Two different astronomers have achieved, almost at the same time, detect something that was not believed possible: oxygen in Jades-GS-Z14-0, the most distant galaxy known. The finding, announced by two independent studies and to be published in ‘Astronomy & Astrophysics’ … and ‘The astrophysical journal’, It constitutes the most distant oxygen detection in history, and it raises serious doubts about the way in which the first galaxies were formed in the primitive universe.
Discovered just a year ago by the James Webb space telescope, Jades-GS-Z14-0 is in the Fornax constellation (the oven) at the incredible distance of 13.4 billion light years of the earth, which means that the light that now comes from it left for us when the universe had less than 300 million years, just 2% of its current age.
The oxygen detection, carried out with the Alma Telescope, which is part of the European Observatory of the South (ESO), in the Atacama desert, in Chile, means that this remote galaxy is much more ‘mature’ than it was expected in such an early time.
A teenager in a nursery
“It’s like finding a teenager where you would only expect to see babies,” says Sander Schouws, of the Leiden Observatory in the Netherlands and the first author of the study of ‘The Astrophysical Journal’-. The results show that the galaxy formed very fast and that, in addition, it is maturing quickly, which is added to the growing evidence that galaxies formation happens much faster than expected.
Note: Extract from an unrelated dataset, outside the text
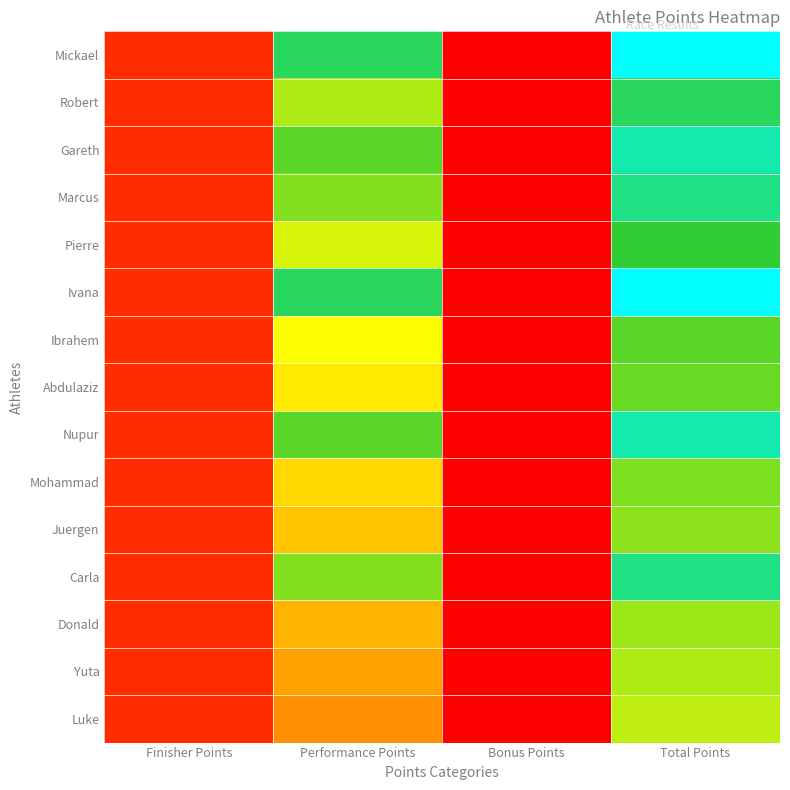

Rank the series at Performance Points from lowest to highest value.

Luke, Yuta, Donald, Juergen, Mohammad, Abdulaziz, Ibrahem, Pierre, Robert, Marcus, Carla, Gareth, Nupur, Mickael, Ivana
In general, at the beginning of the universe the galaxies begin their life containing a large number of young stars, mainly made of light elements such as hydrogen and helium, almost the only ones that emerged from the Big Bang. Then, already measure that these young stars evolve, they create heavier elements, such as oxygen, which are dispersed throughout the host galaxy when the stars die. A process that requires a lot of time, even more than one billion years. Therefore, scientists had always thought that, at 300 million, the universe was too young to have ‘mature’ and rich galaxies in heavy elements. Something that does not fit at all with what is observed in Jades-GS-Z14-0. Both studies, in fact, indicate that galaxy contains up to ten times more heavy elements than it should.
“These unexpected results,” says Stefano Carniani, of the SCUOLA NORMALE SUPERIORE DI PISA and principal author of the article of ‘Astronomy & Astrophysics’– I was surprised because they offer a new vision of the first phases of evolution of the galaxies. The evidence that a galaxy is already mature in the primitive universe raises many questions about when and how galaxies were actually formed.
More precise distances
«Oxygen detection also allowed astronomers to measure the distance to Jades-GS-Z14-0 with much greater precision. »The detection of soul – explains Eleanora Parlandi, of the carnian team offers an extraordinarily precise measurement of the distance of the galaxy, with an uncertainty of only 0.005 percent. Which is equivalent to an accuracy of 5 cm in a distance of 1 km, and helps to refine our understanding of the properties of that distant galaxy «.
The finding, in short, is a new and important step towards the understanding of what remains one of the greatest mysteries of science, the formation of galaxies, which are the fundamental ‘bricks’ of any structure in the universe and without which, in addition, there could not have been the necessary conditions for life.